The Company reported a 26% increase in revenues versus the year-ago period to a record $21.9 million for the fiscal 2008 fourth quarter ended March 31, 2008. In the quarter, the Company posted an Adjusted EBITDA of $8.9 million or $0.34 per share, and a net loss of $11.2 million or $0.43 per share. The net loss includes non-cash expenses for depreciation, amortization of intangible assets, non-cash interest, impairment of intangible assets and stock-based compensation aggregating $14.5 million or $0.55 per share.

Bud Mayo, Chief Executive Officer of AccessIT, stated, "Fiscal 2008 was a year of great achievement for AccessIT. Among the many accomplishments in our Media Services Segment, we completed our Phase 1 digital cinema deployment of more than 3,700 screens, announced our Phase 2 deployment of an additional 10,000 screens and, in connection with our Phase 2 rollout, we have already entered into definitive agreements with four of the six major studios up to provide content and to pay VPFs. We also executed our first live satellite-delivered event with Disney/ESPN as our partner, expanded our satellite network to 254 multiplex sites covering 109 markets, and signed our first international agreement with Doremi Labs Inc. to provide our Theatre Command Center(TM) software and Library Management Server(TM) to customers internationally. In the Content and Entertainment segment, we signed an exclusive agreement with the San Francisco Opera to bring their performances to theatres throughout the world, and expanded our popular music and Kidtoons offerings.
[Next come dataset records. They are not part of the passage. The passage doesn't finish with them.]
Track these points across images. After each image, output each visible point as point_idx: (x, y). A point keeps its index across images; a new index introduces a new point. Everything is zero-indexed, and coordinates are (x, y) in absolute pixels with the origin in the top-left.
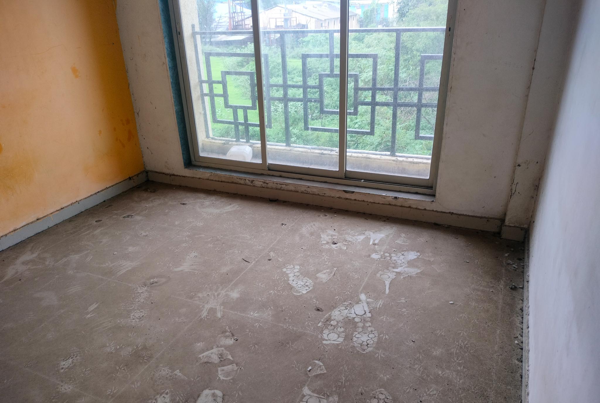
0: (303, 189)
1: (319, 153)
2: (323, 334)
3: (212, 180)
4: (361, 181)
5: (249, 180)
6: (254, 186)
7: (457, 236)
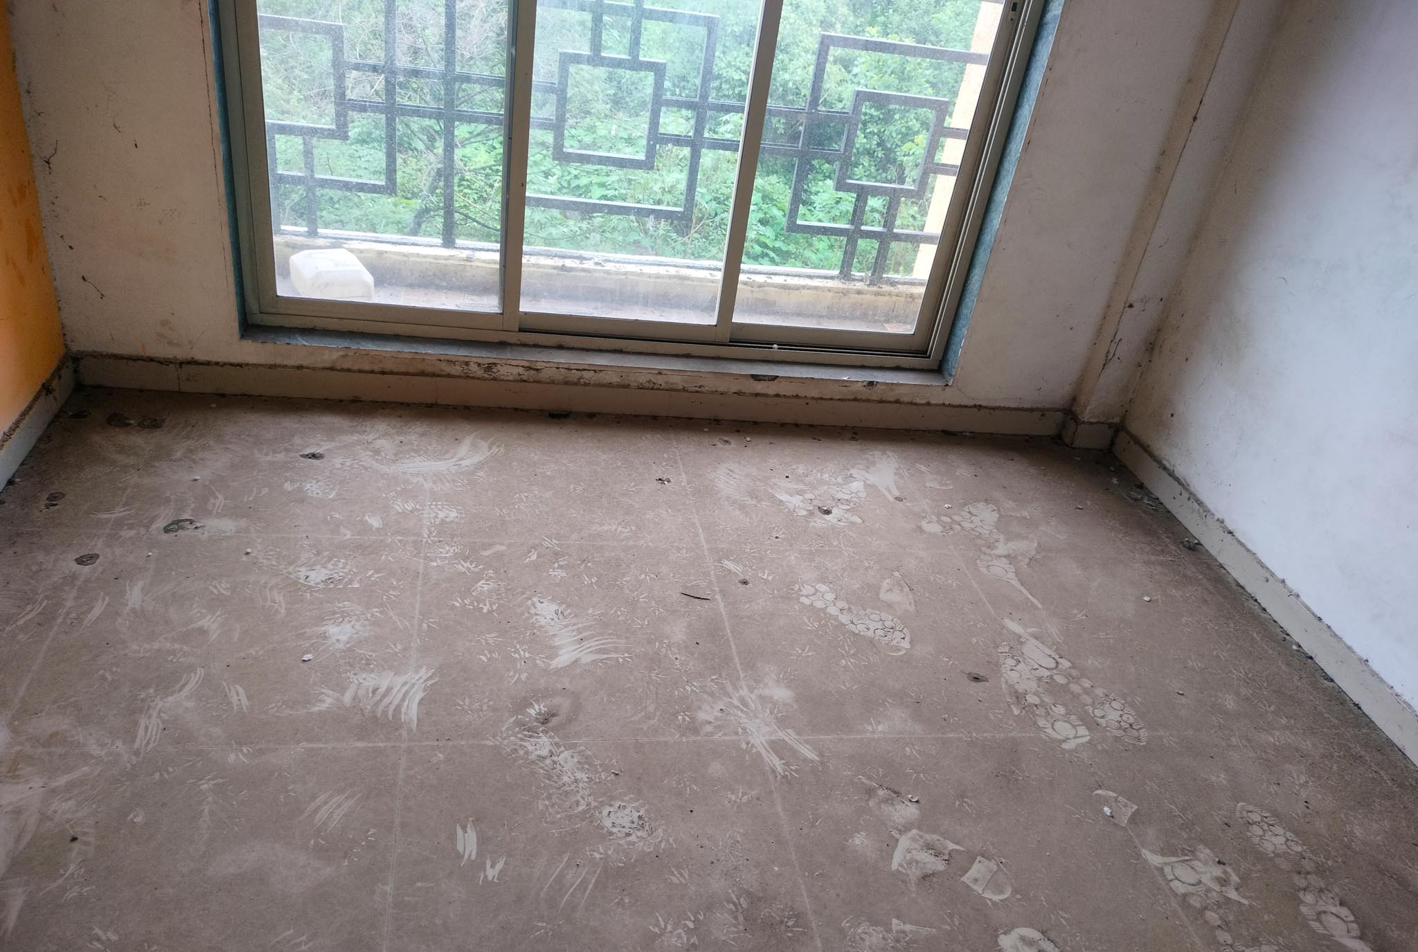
1: (555, 268)
2: (1045, 730)
3: (349, 370)
4: (772, 348)
5: (479, 365)
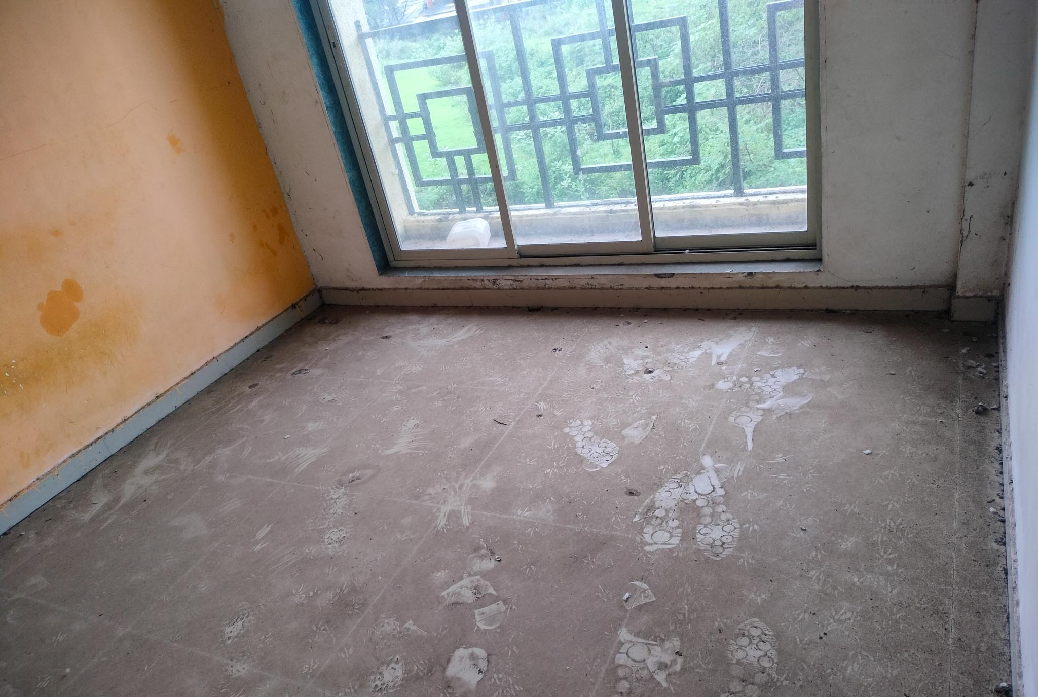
0: (583, 282)
1: (606, 212)
2: (644, 535)
3: (428, 289)
4: (684, 253)
5: (489, 281)
6: (499, 289)
7: (870, 328)
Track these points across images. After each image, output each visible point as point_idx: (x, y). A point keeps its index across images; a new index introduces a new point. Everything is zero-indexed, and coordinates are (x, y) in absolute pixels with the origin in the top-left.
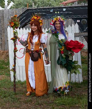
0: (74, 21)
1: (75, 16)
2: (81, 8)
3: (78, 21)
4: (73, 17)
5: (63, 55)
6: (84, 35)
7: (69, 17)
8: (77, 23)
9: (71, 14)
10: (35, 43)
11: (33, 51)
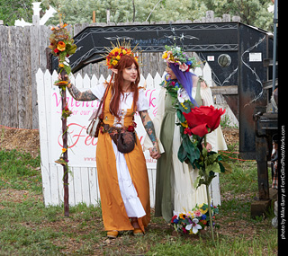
0: (202, 57)
1: (203, 47)
2: (217, 28)
3: (211, 58)
4: (198, 48)
5: (191, 137)
6: (225, 93)
7: (190, 48)
8: (207, 64)
9: (194, 42)
10: (126, 110)
11: (122, 129)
The Advertising and Creative Services unit has been through a major shift and we hope will be able to provide incremental national advertising to all of its screens during fiscal 2009. On the financing side, effective August 1, 2008, we have reduced the interest rate on $200 million of our outstanding GE debt by 2.5 percent to 7.3 percent, and continue to make progress on our refinancing efforts for our Phase 1 debt facility as well as preparations for the financing of Phase 2."

* Adjusted EBITDA is defined by the Company to be earnings before interest, taxes, depreciation and amortization, other income (expense), net, stock-based compensation and non-recurring items. Adjusted EBITDA is presented because management believes it provides additional information with respect to the performance of its fundamental business activities. A reconciliation of Adjusted EBITDA to Generally Accepted Accounting Principles ("GAAP") net income is included in the table attached to this release. Adjusted EBITDA is a measure of cash flow typically used by many investors, but is not a measure of earnings as defined under GAAP, and may be defined differently by others.